In above code snippet, we can see two classes Bus & Car. We defined a method each class & they do about same thing. But in that case we need to remember method name separately which is difficult to memorize. So what can we do, let's see:

class Bus:
    def start_engine(self):
        print("Bus Starting")

class Car:
    def start_engine(self):
        print("Car Starting")

b = Bus()
c = Car()
for item in [b, c]:
    item.start_engine()

In that case I defined same method name, despite being different objects, but they work correctly, this is one kind of polymorphic solution. But we can do it better way:

class Vehicle(object):
    def start_engine(self):
        print("Vehicle star_engin")

class Bus(Vehicle):
    def start_engine(self):
        print("Bus Starting")

class Car(Vehicle):
    def start_engine(self):
        print("Car Starting")

obj_v = Vehicle()
obj_b = Bus()
obj_c = Car()
obj_v.start_engine()
obj_b.start_engine()
obj_c.start_engine()

Output:
Vehicle start_engin
Vehicle start_engin
Car Starting

We derived Bus & Car from Vehicle and override parent class’s method on both of child classes.

Abstract

Abstraction is one of the great feature of object-oriented programming. It just hides the background detail rather than expose whole functionality. For example, when we use smartphone and make call to communicate other person, we don’t need to understand how does it work? What mechanism does it use? A user is not required to know behind the engineering. This process basically known as data abstraction, when all unnecessary information keep hide from end user.

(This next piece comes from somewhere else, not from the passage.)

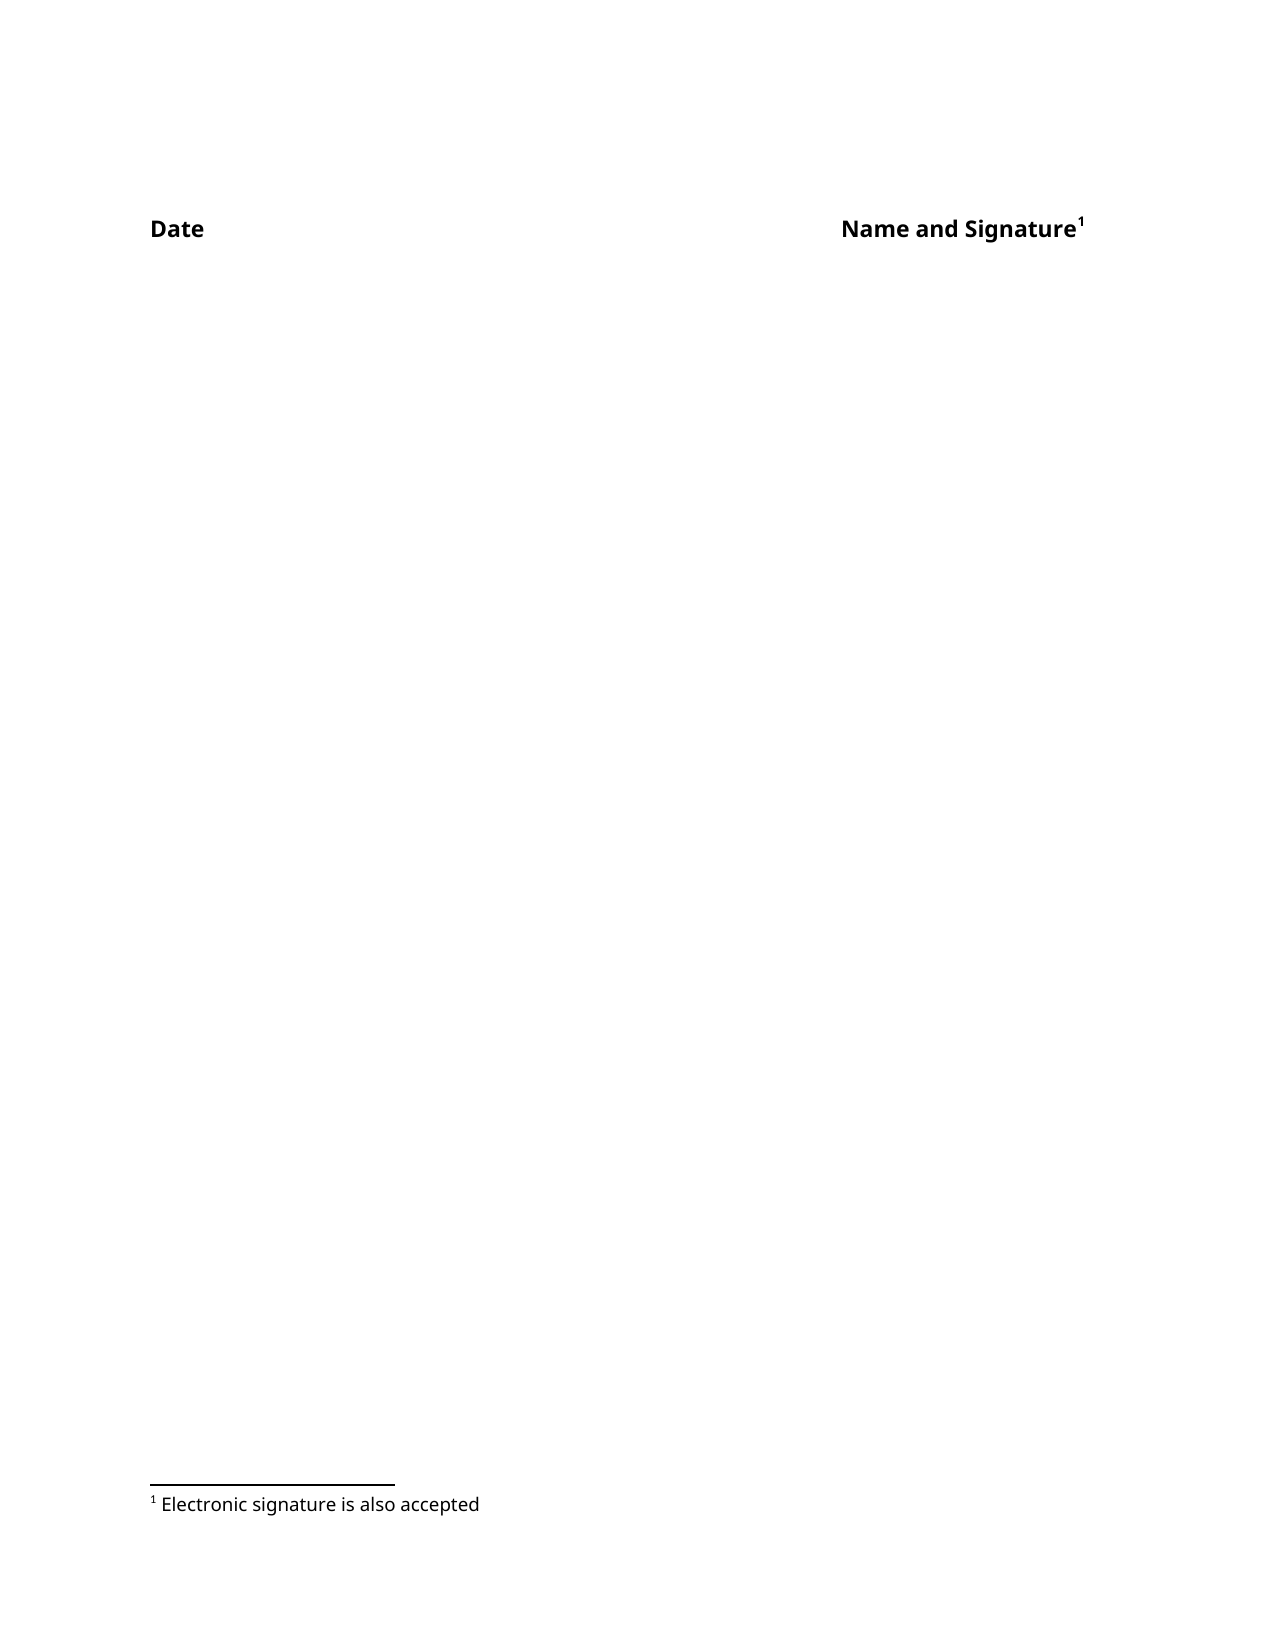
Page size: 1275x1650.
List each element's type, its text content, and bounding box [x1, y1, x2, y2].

Now I give you some example for better understanding, I just copy last code example & and modify it:

from abc import ABC, abstractmethod

# Define an abstract class name Vehicle that inherit from ABC
class Vehicle(ABC):
    @abstractmethod
    def start_engine(self):
        pass

# Create concrete class Inherit from abstract Vehicle class
class Bus(Vehicle):
    def start_engine(self):
        print("Bus Starting...")

# Create another concrete class Inherit from abstract Vehicle class
class Car(Vehicle):
    def start_engine(self):
        print("Car Starting...")

obj_v = Vehicle()
obj_b = Bus()
obj_c = Car()
obj_v.start_engine()
obj_b.start_engine()
obj_c.start_engine()

Output:
Vehicle start_engin
Vehicle start_engin
Car Starting

In above code create a Vechicle abstract class, inside this we just derived method, not exist any implementation here. Then we inherit this class into concrete class like Car & Bus. In Python, there hasn't any explicitly defined interface, but using abstract class we can get this flavour. Abstract is not an interface, because inside abstract class we create concrete methods, but in interface this is not possible.

In conclusion, object-oriented programming (OOP) in Python empowers developers to organize code efficiently, enhance code reusability, and promote a modular approach. Classes and objects encapsulate data and behavior, fostering a clearer understanding of the code structure. Inheritance facilitates code hierarchy, while polymorphism allows for flexible and dynamic behavior. By embracing OOP principles, developers can create scalable and maintainable systems, making it easier to adapt to evolving project requirements. Python's syntax and simplicity make it an excellent choice for implementing OOP concepts, contributing to the language's widespread popularity for diverse software development needs.